There is a lot to like in this book. Wolverine’s eulogy for Xavier summed up, in just a couple of pages, how the actions of mutants since pretty much the House of M event could be cast as a terrible mistake, and justifies the new editorial direction of integrating the X-Men into more mainstream 616 books… and the language of that eulogy felt like authentic Logan. The antagonist’s plot to cast mutants as terrorists, given their burgeoning numbers and the events of Avengers Vs. X-Men, felt smart and almost like a gimme once I read it. I even liked how we found out that Thor likes lattes. And the reveal of the antagonist’s ultimate weapon at the end made sense, and it made me want to check back in at least once to see where that goes…
But, as previously stated, my entire enjoyment of the book was dampened by that damn first page. Once I felt like I had been tricked, I started trying to look behind the curtain for other things that didn’t make sense, and that’s not a good attitude with which to read a comic book. Because you start to see things you normally might not, like how Havok went to Avengers Mansion in a suit, having come straight from visiting his brother in prison… but once Avalanche attacked, he was suddenly in his costume. Why? Shut up, that’s why! And with regards to a plot point regarding Xavier’s brain, well, I found myself Googling to see if embalmers even leave the damn brain in your head when they plant you (They do, but I learned about a little thing called “purge” that I don’t recommend you investigate if you don’t want to update your will with instructions that you be disintegrated with explosives and thermite three minutes after they call your time… or maybe two minutes before). Again, not the kind of attitude you want to have while reading a comic book, but one that was inescapable to me once I felt I’d been, well, lied to at least once.

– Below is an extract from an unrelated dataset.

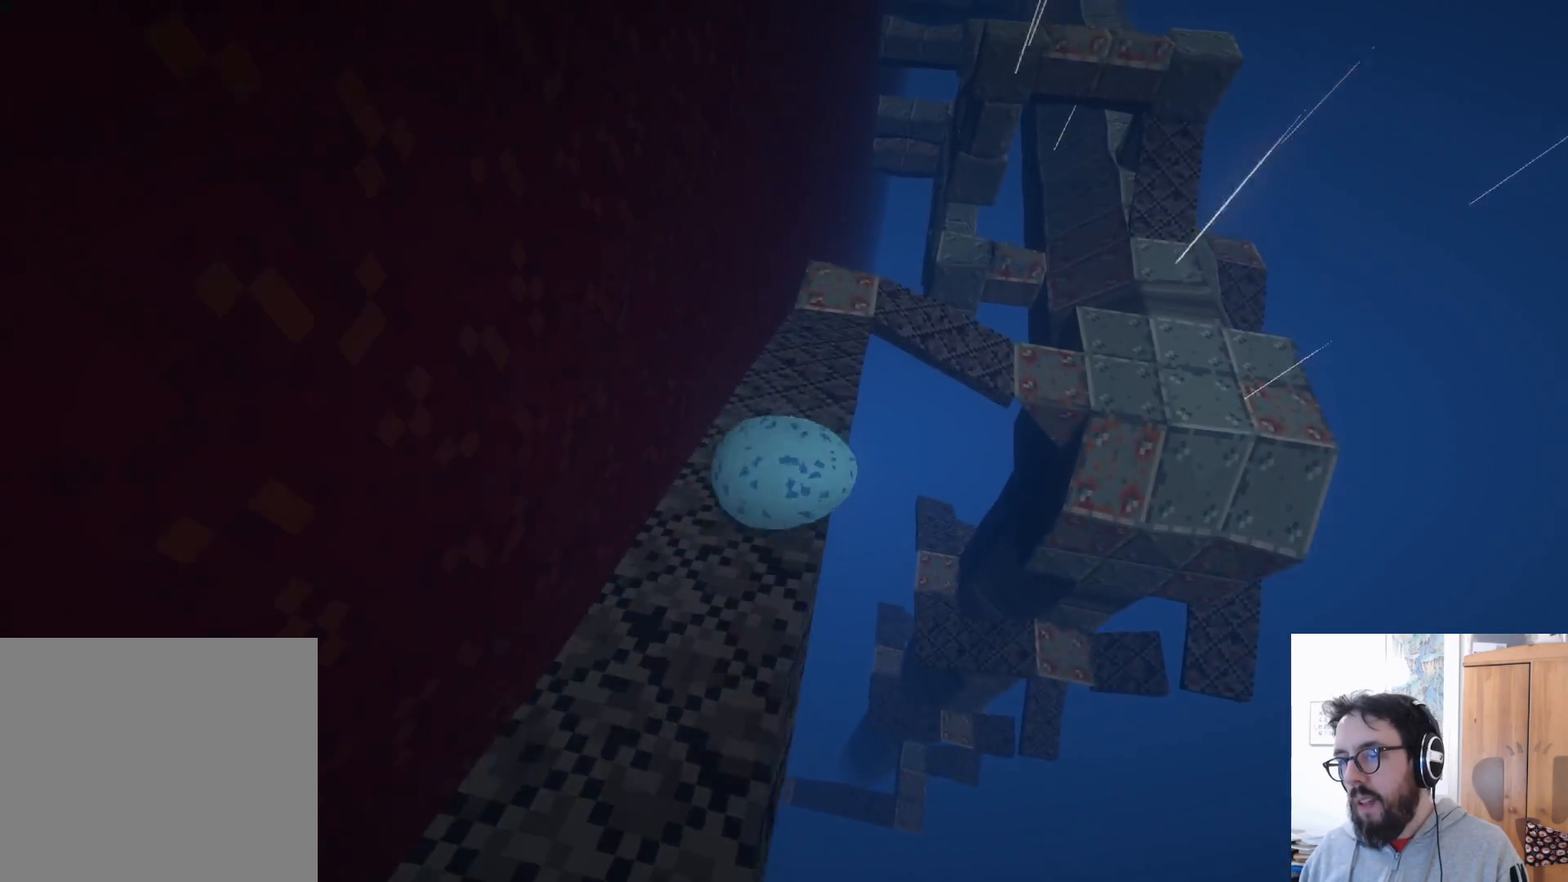
{"dt_ms": 500, "buttons": [], "left_stick": "down", "right_stick": "right", "events": [[133, "left_stick", "center"], [250, "right_stick", "right"], [300, "left_stick", "down-right"], [467, "left_stick", "down"]]}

John Cassaday’s art is, unarguably, a selling point for this book. While I didn’t like how the first page was handled from a story standpoint, you can’t really complain that Cassaday didn’t capture the grotesquery of up-close brain surgery. His figures and facial expression are distinctive – I’ve always liked how he draws Captain America’s armor as linked plate mail rather than spandex or chain – and his action is well-choreographed. I would say that his storytelling is clear (and it generally is) except for that damn first page…
There is a reasonable amount to like in Uncanny Avengers #1. The conflict they face looks to be interesting, Remender sets up conflict between the team members that should keep things interesting even while they’re not in battle, and the book looks great. And if you’re reading this, but haven’t yet read the issue, you’ll probably like it better than I did.
Because you already know it isn’t Cyclops on the table on the first page. Seriously: that pissed me off.